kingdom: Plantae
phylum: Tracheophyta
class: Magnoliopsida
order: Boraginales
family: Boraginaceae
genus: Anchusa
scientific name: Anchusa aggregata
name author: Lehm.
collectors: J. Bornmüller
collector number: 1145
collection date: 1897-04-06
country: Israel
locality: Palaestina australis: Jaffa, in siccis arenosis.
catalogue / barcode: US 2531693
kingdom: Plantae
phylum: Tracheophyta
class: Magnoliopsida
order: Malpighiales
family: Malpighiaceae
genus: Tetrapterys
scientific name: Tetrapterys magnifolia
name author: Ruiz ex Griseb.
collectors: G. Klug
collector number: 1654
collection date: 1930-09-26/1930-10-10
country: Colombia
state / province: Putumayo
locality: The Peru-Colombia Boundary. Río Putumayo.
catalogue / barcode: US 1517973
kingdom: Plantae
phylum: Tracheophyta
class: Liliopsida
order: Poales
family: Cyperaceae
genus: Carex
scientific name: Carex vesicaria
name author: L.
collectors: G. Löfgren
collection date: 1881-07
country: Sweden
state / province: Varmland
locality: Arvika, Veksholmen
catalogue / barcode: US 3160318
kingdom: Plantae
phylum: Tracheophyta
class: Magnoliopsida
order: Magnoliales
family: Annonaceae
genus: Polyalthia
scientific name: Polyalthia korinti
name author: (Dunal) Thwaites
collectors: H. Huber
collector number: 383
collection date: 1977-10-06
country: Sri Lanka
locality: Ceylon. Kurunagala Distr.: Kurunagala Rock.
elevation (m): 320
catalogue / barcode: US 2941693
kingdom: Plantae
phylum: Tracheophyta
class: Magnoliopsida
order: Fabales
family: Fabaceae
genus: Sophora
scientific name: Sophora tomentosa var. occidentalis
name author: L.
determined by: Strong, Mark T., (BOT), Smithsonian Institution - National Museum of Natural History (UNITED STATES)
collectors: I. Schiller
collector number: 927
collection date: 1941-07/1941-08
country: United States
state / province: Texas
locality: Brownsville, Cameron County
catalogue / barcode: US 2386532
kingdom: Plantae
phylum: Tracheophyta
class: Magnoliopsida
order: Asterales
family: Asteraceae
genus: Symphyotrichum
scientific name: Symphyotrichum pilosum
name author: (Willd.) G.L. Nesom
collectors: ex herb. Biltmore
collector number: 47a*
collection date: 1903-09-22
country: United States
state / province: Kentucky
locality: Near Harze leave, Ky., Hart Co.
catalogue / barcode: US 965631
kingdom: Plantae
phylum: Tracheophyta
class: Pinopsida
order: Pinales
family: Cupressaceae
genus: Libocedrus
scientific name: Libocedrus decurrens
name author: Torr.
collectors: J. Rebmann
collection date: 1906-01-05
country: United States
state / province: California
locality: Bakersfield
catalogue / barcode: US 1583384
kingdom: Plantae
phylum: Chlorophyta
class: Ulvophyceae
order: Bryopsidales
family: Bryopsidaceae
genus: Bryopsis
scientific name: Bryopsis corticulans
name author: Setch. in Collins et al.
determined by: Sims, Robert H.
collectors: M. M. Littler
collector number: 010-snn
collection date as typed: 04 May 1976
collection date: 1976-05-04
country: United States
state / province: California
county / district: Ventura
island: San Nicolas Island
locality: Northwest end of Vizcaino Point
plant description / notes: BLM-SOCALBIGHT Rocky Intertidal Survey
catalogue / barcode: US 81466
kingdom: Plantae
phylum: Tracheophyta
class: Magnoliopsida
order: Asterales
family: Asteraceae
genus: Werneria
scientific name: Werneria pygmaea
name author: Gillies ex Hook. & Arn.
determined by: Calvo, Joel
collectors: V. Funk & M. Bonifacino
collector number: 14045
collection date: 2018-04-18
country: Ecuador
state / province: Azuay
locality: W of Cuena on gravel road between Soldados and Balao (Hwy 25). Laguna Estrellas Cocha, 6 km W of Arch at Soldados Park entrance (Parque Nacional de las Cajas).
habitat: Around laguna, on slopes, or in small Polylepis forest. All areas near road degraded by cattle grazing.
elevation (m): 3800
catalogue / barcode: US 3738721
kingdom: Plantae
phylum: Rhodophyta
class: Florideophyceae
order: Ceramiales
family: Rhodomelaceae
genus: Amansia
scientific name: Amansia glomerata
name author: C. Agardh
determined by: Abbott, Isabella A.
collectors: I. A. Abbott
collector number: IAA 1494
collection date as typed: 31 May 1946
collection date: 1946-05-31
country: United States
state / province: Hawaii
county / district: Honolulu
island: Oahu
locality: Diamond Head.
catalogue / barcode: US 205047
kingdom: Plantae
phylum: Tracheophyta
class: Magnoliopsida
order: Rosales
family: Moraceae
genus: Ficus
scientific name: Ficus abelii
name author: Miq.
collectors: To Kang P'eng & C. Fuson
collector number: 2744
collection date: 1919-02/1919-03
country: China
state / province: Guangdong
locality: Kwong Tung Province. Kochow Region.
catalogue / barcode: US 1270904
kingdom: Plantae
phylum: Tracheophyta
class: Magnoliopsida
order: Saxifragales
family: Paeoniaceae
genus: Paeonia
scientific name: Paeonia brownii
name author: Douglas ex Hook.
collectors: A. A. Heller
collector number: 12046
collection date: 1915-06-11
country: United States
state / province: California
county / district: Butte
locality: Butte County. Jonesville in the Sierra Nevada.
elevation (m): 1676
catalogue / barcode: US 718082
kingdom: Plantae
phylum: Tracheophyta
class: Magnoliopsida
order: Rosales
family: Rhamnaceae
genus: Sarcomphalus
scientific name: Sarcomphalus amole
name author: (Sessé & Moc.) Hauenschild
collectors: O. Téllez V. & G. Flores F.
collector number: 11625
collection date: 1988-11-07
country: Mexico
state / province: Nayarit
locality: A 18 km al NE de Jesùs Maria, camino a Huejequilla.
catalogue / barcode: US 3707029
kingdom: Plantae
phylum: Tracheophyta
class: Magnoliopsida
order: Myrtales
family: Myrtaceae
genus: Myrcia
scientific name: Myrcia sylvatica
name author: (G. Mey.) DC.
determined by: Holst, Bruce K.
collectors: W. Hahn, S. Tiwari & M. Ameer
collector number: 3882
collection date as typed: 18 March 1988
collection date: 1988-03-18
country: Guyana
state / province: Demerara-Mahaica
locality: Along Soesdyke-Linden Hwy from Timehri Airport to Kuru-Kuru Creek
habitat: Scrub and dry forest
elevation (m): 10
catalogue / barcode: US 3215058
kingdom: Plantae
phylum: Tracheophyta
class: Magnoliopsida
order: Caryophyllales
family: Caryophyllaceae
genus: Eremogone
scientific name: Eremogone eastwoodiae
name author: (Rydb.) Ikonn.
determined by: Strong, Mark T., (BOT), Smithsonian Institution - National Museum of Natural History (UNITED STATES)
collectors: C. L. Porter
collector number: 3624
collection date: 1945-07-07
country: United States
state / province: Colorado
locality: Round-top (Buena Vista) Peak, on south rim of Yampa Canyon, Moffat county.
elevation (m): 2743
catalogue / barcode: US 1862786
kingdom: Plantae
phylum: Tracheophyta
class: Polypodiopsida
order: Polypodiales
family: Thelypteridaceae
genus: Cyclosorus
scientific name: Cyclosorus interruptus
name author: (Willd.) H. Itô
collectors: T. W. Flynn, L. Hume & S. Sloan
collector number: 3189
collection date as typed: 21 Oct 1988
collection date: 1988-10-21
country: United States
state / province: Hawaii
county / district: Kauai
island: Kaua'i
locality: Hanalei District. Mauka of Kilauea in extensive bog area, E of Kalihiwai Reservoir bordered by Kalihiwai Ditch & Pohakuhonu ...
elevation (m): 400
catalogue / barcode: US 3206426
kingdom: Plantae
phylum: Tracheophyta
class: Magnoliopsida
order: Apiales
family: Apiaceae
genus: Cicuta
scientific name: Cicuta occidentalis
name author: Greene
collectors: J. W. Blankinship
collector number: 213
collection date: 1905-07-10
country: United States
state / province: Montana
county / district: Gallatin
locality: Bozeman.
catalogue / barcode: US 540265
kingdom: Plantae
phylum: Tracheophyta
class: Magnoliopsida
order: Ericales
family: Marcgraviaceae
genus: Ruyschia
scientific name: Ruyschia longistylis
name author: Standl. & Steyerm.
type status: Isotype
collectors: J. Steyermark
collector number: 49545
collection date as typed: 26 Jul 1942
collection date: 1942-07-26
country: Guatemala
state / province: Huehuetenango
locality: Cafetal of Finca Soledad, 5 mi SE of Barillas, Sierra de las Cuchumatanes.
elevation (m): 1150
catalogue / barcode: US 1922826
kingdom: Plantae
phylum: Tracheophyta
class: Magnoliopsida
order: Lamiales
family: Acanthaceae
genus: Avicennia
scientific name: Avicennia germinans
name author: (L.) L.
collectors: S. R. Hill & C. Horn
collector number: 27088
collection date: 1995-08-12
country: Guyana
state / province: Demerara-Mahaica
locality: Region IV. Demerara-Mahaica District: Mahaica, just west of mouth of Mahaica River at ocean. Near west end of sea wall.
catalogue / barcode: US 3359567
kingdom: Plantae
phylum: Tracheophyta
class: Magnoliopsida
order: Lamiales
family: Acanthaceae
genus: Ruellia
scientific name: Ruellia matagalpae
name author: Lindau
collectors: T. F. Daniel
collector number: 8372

--- --- ---

Problem to solve:
Please rewrite the items from the line that contains "locality: Along Soesdyke-Linden" through the line that contains "state / province: Colorado", inclusive, as a two-column CSV with the columns field and value, one row per item. Put each in its own quoted field, and replace any line breaks with spaces.

Answer to this task:
field,value
"locality:","Along Soesdyke-Linden Hwy from Timehri Airport to Kuru-Kuru Creek"
"habitat:","Scrub and dry forest"
"elevation (m):","10"
"catalogue / barcode:","US 3215058"
"kingdom:","Plantae"
"phylum:","Tracheophyta"
"class:","Magnoliopsida"
"order:","Caryophyllales"
"family:","Caryophyllaceae"
"genus:","Eremogone"
"scientific name:","Eremogone eastwoodiae"
"name author:","(Rydb.) Ikonn."
"determined by:","Strong, Mark T., (BOT), Smithsonian Institution - National Museum of Natural History (UNITED STATES)"
"collectors:","C. L. Porter"
"collector number:","3624"
"collection date:","1945-07-07"
"country:","United States"
"state / province:","Colorado"